Repeat the lines from the one containing "<source format=sv>" through the last line of the data, exactly, pictures omitted.

┌──

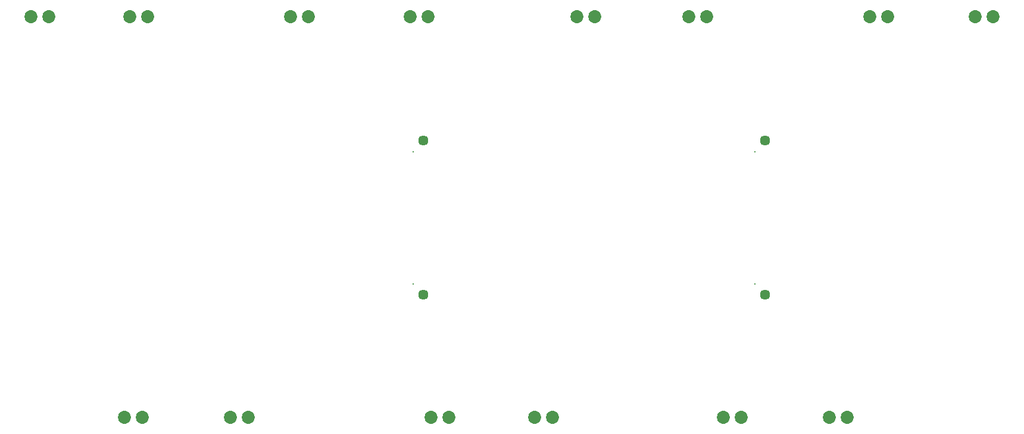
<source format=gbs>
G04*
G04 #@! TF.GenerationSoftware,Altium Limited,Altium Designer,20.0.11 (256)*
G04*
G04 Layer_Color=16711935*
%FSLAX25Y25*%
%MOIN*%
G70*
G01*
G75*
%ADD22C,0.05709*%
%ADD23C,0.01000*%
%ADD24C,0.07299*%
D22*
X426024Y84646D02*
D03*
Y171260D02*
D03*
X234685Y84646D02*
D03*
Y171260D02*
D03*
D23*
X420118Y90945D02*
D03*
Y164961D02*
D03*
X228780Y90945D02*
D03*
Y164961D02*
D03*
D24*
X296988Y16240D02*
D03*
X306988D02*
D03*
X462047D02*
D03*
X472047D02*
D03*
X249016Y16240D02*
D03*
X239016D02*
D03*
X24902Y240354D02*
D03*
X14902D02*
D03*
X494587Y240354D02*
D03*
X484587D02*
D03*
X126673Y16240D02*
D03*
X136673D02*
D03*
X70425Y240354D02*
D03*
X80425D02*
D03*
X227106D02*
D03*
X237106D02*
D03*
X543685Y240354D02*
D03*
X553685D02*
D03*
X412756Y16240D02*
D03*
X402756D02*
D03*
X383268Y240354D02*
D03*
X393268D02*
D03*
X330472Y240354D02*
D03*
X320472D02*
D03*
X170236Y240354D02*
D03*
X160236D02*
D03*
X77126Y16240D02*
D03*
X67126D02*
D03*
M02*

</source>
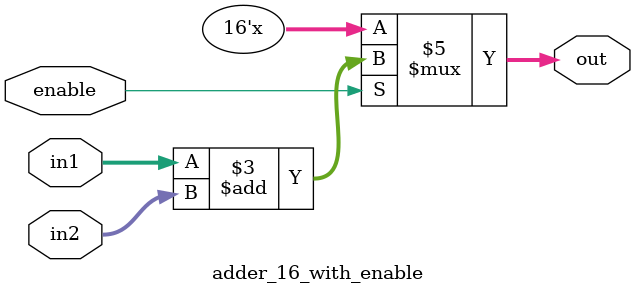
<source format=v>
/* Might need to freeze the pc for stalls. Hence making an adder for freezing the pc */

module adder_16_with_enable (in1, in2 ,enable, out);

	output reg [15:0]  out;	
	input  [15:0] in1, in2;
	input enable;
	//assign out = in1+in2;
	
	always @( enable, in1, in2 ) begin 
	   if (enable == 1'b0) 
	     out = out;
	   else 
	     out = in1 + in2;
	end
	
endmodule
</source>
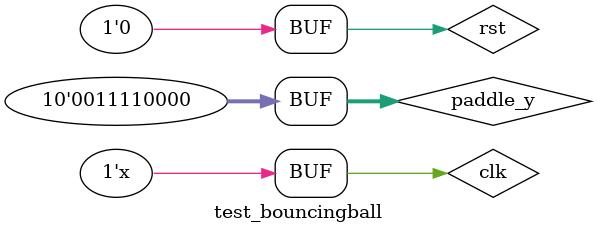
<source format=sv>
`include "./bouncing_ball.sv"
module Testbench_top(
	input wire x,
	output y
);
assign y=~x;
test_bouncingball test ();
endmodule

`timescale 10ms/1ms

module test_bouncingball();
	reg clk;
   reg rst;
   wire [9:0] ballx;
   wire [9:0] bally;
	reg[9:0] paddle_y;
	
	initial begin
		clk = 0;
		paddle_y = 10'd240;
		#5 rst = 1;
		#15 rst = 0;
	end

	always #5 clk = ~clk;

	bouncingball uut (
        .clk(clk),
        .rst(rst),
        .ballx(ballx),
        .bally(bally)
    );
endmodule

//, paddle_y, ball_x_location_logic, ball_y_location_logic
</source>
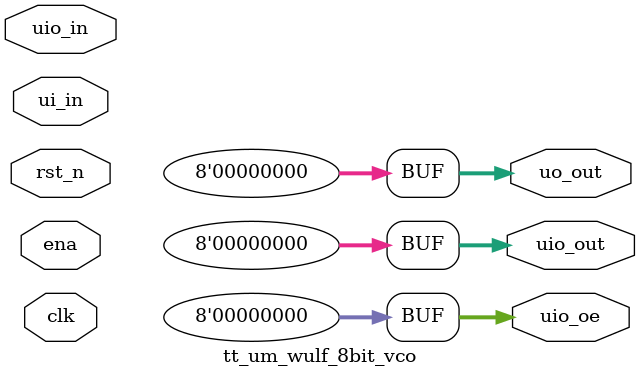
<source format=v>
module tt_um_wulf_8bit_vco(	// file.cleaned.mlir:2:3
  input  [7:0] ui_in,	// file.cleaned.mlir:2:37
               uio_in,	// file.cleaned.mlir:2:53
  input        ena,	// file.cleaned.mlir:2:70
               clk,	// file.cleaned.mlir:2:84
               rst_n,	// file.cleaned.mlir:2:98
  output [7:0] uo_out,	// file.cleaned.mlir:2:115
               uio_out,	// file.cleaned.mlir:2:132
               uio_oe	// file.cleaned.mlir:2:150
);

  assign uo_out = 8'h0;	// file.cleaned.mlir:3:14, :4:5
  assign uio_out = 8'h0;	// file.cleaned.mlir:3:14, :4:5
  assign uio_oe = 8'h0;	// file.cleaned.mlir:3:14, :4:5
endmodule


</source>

└──

▶ [Finished task]:
<source format=sv>
`include "./bouncing_ball.sv"
module Testbench_top(
	input wire x,
	output y
);
assign y=~x;
test_bouncingball test ();
endmodule

`timescale 10ms/1ms

module test_bouncingball();
	reg clk;
   reg rst;
   wire [9:0] ballx;
   wire [9:0] bally;
	reg[9:0] paddle_y;
	
	initial begin
		clk = 0;
		paddle_y = 10'd240;
		#5 rst = 1;
		#15 rst = 0;
	end

	always #5 clk = ~clk;

	bouncingball uut (
        .clk(clk),
        .rst(rst),
        .ballx(ballx),
        .bally(bally)
    );
endmodule

//, paddle_y, ball_x_location_logic, ball_y_location_logic
</source>
<source format=v>
module tt_um_wulf_8bit_vco(	// file.cleaned.mlir:2:3
  input  [7:0] ui_in,	// file.cleaned.mlir:2:37
               uio_in,	// file.cleaned.mlir:2:53
  input        ena,	// file.cleaned.mlir:2:70
               clk,	// file.cleaned.mlir:2:84
               rst_n,	// file.cleaned.mlir:2:98
  output [7:0] uo_out,	// file.cleaned.mlir:2:115
               uio_out,	// file.cleaned.mlir:2:132
               uio_oe	// file.cleaned.mlir:2:150
);

  assign uo_out = 8'h0;	// file.cleaned.mlir:3:14, :4:5
  assign uio_out = 8'h0;	// file.cleaned.mlir:3:14, :4:5
  assign uio_oe = 8'h0;	// file.cleaned.mlir:3:14, :4:5
endmodule


</source>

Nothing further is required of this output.